It has been said that the overall turnout (54%) in the smacking referendum provides no mandate.
If this were true, no city or regional council has a mandate to govern today and all should resign pending a fresh election, as those results are decided on turnouts of fewer than 50%.
But more significantly, here’s something else to keep in mind.
More than 1.4 million people voted ‘No’ on the referendum.
In the 1999 election that swept Labour’s Helen Clark to power, 800,199 people voted Labour.
In the same 1999 election, 629,932 voted National.
In other words, the no vote in the referendum is almost double (75% higher in fact), than the number of voters who gave Helen Clark a mandate to run New Zealand for three years.
It is more than double (130% higher in fact), than the number of people who voted National in 1999.
In fact, it may even be that on the final tally, the ‘No’ vote actually exceeds the combined votes of both National and Labour at the 1999 election.
Green Party MP and pro-smacking law campaigner Sue Bradford has tried to argue that if you take into account those who didn’t vote (46%), and add them to the 11% who voted in favour of her own position, that’s a majority of the population who support her and therefore the referendum gives “no mandate” for change.

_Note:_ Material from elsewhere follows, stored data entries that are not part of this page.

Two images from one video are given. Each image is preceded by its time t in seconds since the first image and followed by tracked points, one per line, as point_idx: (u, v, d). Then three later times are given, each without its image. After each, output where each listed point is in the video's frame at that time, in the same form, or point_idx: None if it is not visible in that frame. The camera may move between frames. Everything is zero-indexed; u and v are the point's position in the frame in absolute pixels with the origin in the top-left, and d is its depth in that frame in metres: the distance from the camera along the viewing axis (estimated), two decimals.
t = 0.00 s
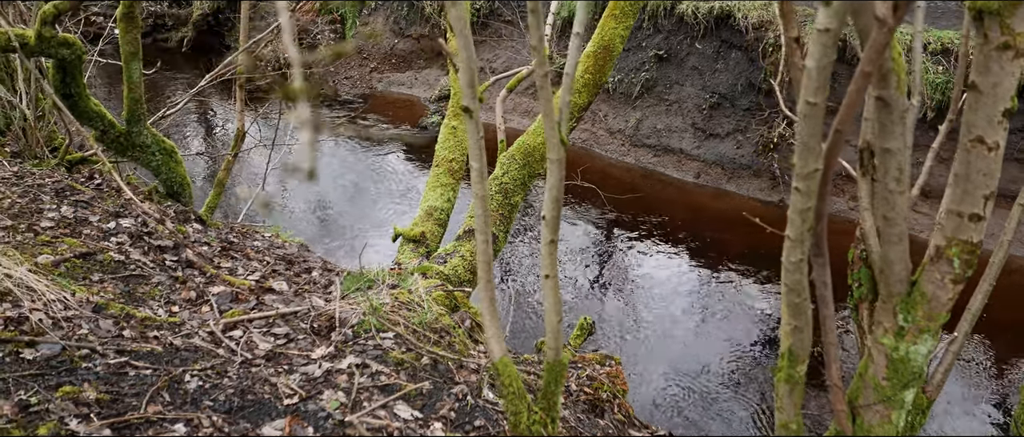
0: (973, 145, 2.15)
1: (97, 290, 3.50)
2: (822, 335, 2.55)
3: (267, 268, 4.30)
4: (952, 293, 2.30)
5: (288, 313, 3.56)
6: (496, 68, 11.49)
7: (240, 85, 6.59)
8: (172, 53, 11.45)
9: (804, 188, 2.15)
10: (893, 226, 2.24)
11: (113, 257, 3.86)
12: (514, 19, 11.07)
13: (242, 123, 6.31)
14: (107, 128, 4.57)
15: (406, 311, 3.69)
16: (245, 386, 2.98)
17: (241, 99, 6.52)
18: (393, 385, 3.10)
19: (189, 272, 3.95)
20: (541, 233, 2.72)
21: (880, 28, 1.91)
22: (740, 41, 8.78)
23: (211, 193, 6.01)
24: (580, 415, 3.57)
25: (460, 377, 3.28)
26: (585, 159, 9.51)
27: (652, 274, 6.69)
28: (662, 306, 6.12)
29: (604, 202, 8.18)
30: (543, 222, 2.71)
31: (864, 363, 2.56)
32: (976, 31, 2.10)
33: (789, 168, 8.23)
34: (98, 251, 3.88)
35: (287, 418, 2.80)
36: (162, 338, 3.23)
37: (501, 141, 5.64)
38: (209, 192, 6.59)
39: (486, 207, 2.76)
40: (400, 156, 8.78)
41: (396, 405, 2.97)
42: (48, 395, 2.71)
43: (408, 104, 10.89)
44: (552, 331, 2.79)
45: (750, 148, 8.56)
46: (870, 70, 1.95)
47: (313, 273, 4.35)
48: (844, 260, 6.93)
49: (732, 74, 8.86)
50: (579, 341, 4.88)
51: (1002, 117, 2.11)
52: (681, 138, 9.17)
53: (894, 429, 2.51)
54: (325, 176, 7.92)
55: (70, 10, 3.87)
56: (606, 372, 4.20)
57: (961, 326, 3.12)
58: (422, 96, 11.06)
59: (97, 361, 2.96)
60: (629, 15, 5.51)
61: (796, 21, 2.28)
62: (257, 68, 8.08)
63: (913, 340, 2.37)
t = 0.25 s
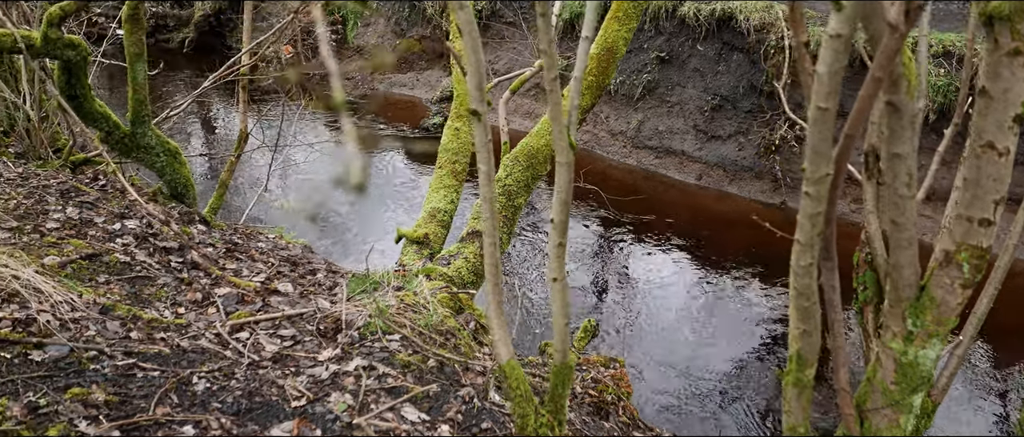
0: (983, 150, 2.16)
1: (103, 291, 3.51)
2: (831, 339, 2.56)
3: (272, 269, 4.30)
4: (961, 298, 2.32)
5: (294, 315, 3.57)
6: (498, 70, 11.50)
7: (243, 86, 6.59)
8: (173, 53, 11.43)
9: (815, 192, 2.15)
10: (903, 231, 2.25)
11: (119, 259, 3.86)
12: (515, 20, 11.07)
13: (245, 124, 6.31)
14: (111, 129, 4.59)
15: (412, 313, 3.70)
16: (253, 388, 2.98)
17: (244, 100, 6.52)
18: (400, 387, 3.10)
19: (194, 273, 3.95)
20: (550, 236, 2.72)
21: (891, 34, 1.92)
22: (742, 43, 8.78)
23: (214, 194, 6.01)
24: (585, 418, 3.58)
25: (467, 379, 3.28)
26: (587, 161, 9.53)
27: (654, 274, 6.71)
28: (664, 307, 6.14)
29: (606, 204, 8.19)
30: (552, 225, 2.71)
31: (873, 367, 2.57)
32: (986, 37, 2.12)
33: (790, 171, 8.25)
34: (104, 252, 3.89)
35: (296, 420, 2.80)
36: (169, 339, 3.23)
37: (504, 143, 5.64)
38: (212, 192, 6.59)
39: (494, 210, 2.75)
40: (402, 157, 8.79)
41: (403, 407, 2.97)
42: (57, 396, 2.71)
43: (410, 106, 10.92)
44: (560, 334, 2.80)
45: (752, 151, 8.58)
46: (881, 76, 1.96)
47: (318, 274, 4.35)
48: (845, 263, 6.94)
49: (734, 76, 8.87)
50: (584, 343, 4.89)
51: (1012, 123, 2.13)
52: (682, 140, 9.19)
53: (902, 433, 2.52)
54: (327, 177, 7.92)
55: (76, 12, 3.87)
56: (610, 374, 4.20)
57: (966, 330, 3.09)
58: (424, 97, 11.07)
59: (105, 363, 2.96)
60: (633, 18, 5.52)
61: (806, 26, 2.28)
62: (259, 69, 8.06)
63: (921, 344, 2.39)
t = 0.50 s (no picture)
0: (1000, 156, 2.20)
1: (115, 291, 3.52)
2: (844, 344, 2.56)
3: (281, 270, 4.31)
4: (975, 304, 2.33)
5: (304, 316, 3.57)
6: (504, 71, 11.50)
7: (251, 87, 6.60)
8: (180, 54, 11.44)
9: (830, 197, 2.17)
10: (918, 236, 2.25)
11: (130, 258, 3.88)
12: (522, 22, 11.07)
13: (253, 124, 6.32)
14: (122, 130, 4.62)
15: (421, 314, 3.70)
16: (265, 389, 2.99)
17: (252, 100, 6.54)
18: (411, 388, 3.11)
19: (204, 273, 3.97)
20: (562, 240, 2.73)
21: (910, 40, 1.93)
22: (749, 45, 8.78)
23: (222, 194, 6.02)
24: (594, 420, 3.58)
25: (477, 381, 3.29)
26: (592, 163, 9.54)
27: (660, 276, 6.72)
28: (670, 308, 6.15)
29: (612, 205, 8.20)
30: (564, 228, 2.72)
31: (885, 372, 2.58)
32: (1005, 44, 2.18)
33: (797, 173, 8.25)
34: (115, 252, 3.91)
35: (307, 422, 2.81)
36: (180, 339, 3.24)
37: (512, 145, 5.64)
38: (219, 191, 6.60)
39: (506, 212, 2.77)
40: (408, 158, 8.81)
41: (414, 409, 2.97)
42: (71, 396, 2.73)
43: (416, 107, 10.94)
44: (572, 337, 2.80)
45: (759, 153, 8.58)
46: (899, 82, 1.97)
47: (327, 275, 4.36)
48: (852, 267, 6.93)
49: (741, 78, 8.86)
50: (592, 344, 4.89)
51: None
52: (689, 142, 9.20)
53: None
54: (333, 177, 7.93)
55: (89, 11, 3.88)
56: (618, 377, 4.21)
57: (976, 336, 2.98)
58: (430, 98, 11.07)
59: (118, 363, 2.97)
60: (641, 20, 5.53)
61: (822, 32, 2.30)
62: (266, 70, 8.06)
63: (935, 350, 2.39)
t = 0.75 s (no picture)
0: (1015, 162, 2.32)
1: (126, 291, 3.54)
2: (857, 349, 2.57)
3: (290, 271, 4.31)
4: (989, 311, 2.37)
5: (314, 317, 3.58)
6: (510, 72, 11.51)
7: (259, 87, 6.60)
8: (189, 53, 11.45)
9: (846, 203, 2.17)
10: (933, 242, 2.26)
11: (141, 258, 3.90)
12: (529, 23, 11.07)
13: (261, 125, 6.33)
14: (133, 130, 4.63)
15: (431, 316, 3.71)
16: (276, 389, 2.99)
17: (260, 101, 6.55)
18: (422, 390, 3.11)
19: (214, 273, 3.98)
20: (574, 243, 2.73)
21: (927, 47, 1.93)
22: (756, 48, 8.78)
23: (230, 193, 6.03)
24: (603, 423, 3.58)
25: (487, 383, 3.29)
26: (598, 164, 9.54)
27: (666, 278, 6.72)
28: (676, 311, 6.15)
29: (618, 208, 8.19)
30: (576, 231, 2.72)
31: (898, 377, 2.58)
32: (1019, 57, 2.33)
33: (804, 177, 8.24)
34: (126, 251, 3.93)
35: (319, 422, 2.81)
36: (192, 339, 3.26)
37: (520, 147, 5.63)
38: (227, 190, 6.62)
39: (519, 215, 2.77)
40: (414, 158, 8.82)
41: (425, 411, 2.98)
42: (85, 395, 2.76)
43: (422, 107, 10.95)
44: (584, 341, 2.80)
45: (765, 156, 8.59)
46: (916, 88, 1.97)
47: (336, 276, 4.37)
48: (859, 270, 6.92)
49: (748, 81, 8.86)
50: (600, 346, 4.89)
51: None
52: (695, 145, 9.21)
53: None
54: (340, 176, 7.95)
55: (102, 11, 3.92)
56: (626, 379, 4.21)
57: (987, 341, 2.73)
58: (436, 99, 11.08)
59: (131, 362, 2.99)
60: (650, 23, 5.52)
61: (837, 38, 2.30)
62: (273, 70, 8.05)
63: (949, 356, 2.39)
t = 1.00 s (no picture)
0: None
1: (140, 290, 3.57)
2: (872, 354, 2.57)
3: (302, 271, 4.32)
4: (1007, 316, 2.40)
5: (327, 318, 3.59)
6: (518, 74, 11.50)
7: (270, 88, 6.62)
8: (198, 53, 11.50)
9: (864, 208, 2.17)
10: (951, 247, 2.26)
11: (154, 258, 3.93)
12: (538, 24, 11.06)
13: (270, 125, 6.34)
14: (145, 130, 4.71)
15: (443, 317, 3.71)
16: (290, 390, 3.00)
17: (271, 101, 6.56)
18: (434, 391, 3.12)
19: (227, 273, 4.00)
20: (590, 246, 2.73)
21: (948, 52, 1.93)
22: (765, 50, 8.77)
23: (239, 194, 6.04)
24: (614, 426, 3.57)
25: (499, 385, 3.30)
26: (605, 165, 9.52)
27: (673, 280, 6.71)
28: (684, 313, 6.15)
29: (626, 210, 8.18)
30: (592, 234, 2.72)
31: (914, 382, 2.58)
32: None
33: (812, 179, 8.26)
34: (139, 251, 3.96)
35: (333, 423, 2.82)
36: (206, 339, 3.27)
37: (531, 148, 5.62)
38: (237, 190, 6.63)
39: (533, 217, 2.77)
40: (421, 159, 8.84)
41: (438, 412, 2.98)
42: (102, 394, 2.80)
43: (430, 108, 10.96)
44: (598, 343, 2.80)
45: (774, 158, 8.60)
46: (937, 93, 1.97)
47: (346, 276, 4.37)
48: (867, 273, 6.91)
49: (757, 83, 8.85)
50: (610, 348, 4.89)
51: None
52: (703, 147, 9.21)
53: None
54: (348, 176, 7.96)
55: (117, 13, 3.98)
56: (636, 382, 4.21)
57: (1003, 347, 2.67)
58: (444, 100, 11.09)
59: (146, 362, 3.02)
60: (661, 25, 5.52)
61: (855, 41, 2.30)
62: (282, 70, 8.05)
63: (966, 361, 2.40)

Taking that logic at face value, if we look at the 1999 election, the number of people who did not vote Labour or did not turn out to vote, clearly outweighs Labour’s 800,000 votes.
Bradford is on a loser if she keeps riding down that path.
Ironically, more people voted No in last night’s referendum than voted in favour of introducing MMP to our electoral system. Does that mean we should declare MMP null and void using Bradford’s logic?
Perhaps, if we did, the Greens would disappear in a puff of (dope) smoke.